KIRBY Just this part of the Russian problem. But I also had become aware in TICOM of the printer problem, and so I was the only one pushing at that time for, "Hey, we've got to tackle this printer," because I also had heard from the British, I think, that they had a scrambler in there. I had already done the German scrambler. I was just getting converted to that, and I thought, heck, that would be nice to work on the scrambler problem.
HATCH Because these 35 to 40 (people) were just working Morse decrypt and cablegrams.
KIRBY They were working mostly just getting the cable stuff in order and figuring out the 'A" net and the "B" net and taking the intercept that was coming in and seeing if they could sort it and make it Russian versus something else. They had been doing work on the cable traffic, but this was to begin work on the overall (B% front). That's what it was for, and so I was asked to do It; start getting this problem pulled together. That's when I came in. And Cecil Phillips knew a lot about the cable stuff so I proceeded not to pay a heck of a lot of attention to that. That was being taken care of. That's all that was being taken care of. So then we went to work on the other stuff.
BAKER Plus you've got burgeoning plaintext.
KIRBY Yes, and we began to really exploit and find that there was a gold mine in the plaintext in terms of intelligence, and I mean highly-desired intelligence.
BAKER Was Jack (B% Goering) already working with you then?
KIRBY Yes, Jack was one of the people we brought in very early on that.
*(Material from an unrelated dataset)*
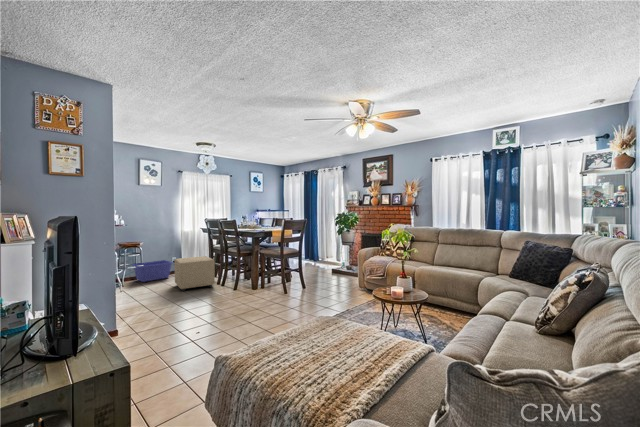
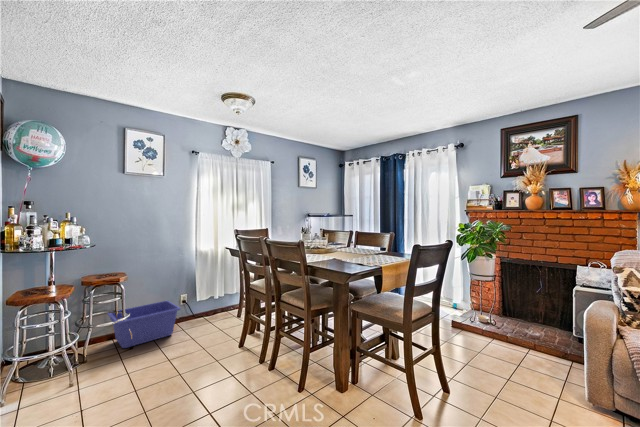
ottoman: present [175,256,215,291] -> none [178,303,255,390]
Jack was really in charge of the linguistic effort on that, and we then found Olin Adams in '47 working in the remains of an OSS group down in the old State Department building, and we hired away that whole group. And I received some bad slaps on the back of the wrist because of proselyting (sic) of...since we really decimated the entire unit. But then the people themselves, to the investigators, told them that there was no future in what they were doing. They didn't know how long they would be employed, and so basically that just disappeared. But we were desperate for linguists.
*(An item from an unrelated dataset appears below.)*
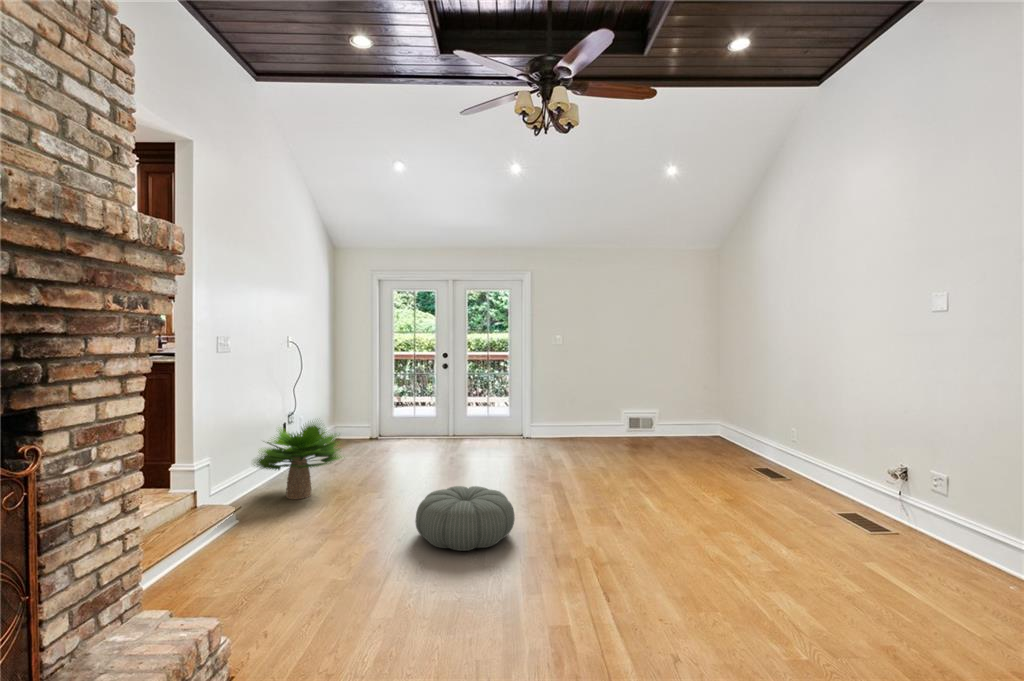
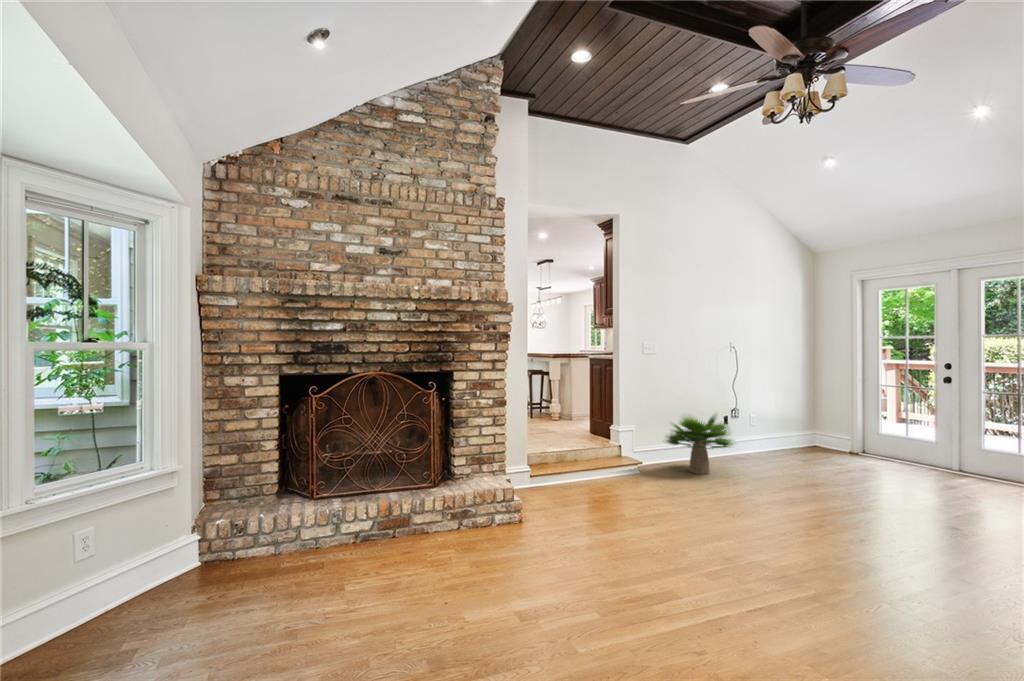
pouf: present [415,486,515,551] -> none [703,482,807,542]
BAKER But you solved that problem very quickly.
KIRBY Well, not very quickly. We had a lot of new linguists from that one unit, and then as time went on we kept adding more linguists as time went on. And we began to develop machine methods of scanning and pulling out traffic so that one person could effectively look through a lot more traffic in a great hurry.
BAKER Was this (XG)?
KIRBY Ah, yes. Right, yes.
BAKER Okay, but the linguists you're still hiring from the outside. You're not building them your-self.
KIRBY Oh yes, but we're training too.
BAKER Oh, you are building some yourself? Okay, good. Now you're still leaving it up to the services to train them, or did the school develop them here?
KIRBY No, we were training them ourselves. The school...it might not have been the school, but we had our own training programs going which later became the school, so we were already developing our own linguists. There were internal classes and sending people to school at universities and a whole variety of things which now are formalized under various terms, but...(cut off by Baker)
So the OSS group from the NSA history is mentioned .Also is Jack Goering =Jacob Gurin ?
Seems like Kirby was probably in charge/involved with the unit that intercepted the teletype traffic.The information intercepted was according to ''Sacred Secrets'' and the Kirby interview very valuable despite the fact that the network was unenciphered.Obviously the volume of traffic was so great that important information constantly slipped in.Was this the same network that was intercepted by the Germans during the war? Praun also mentioned military and economic traffic in multiplex radio teletype circuits. Many questions remain but I’m reasonably confident that the information presented so far is accurate. I hope some researcher or author manages to uncover more of these secrets.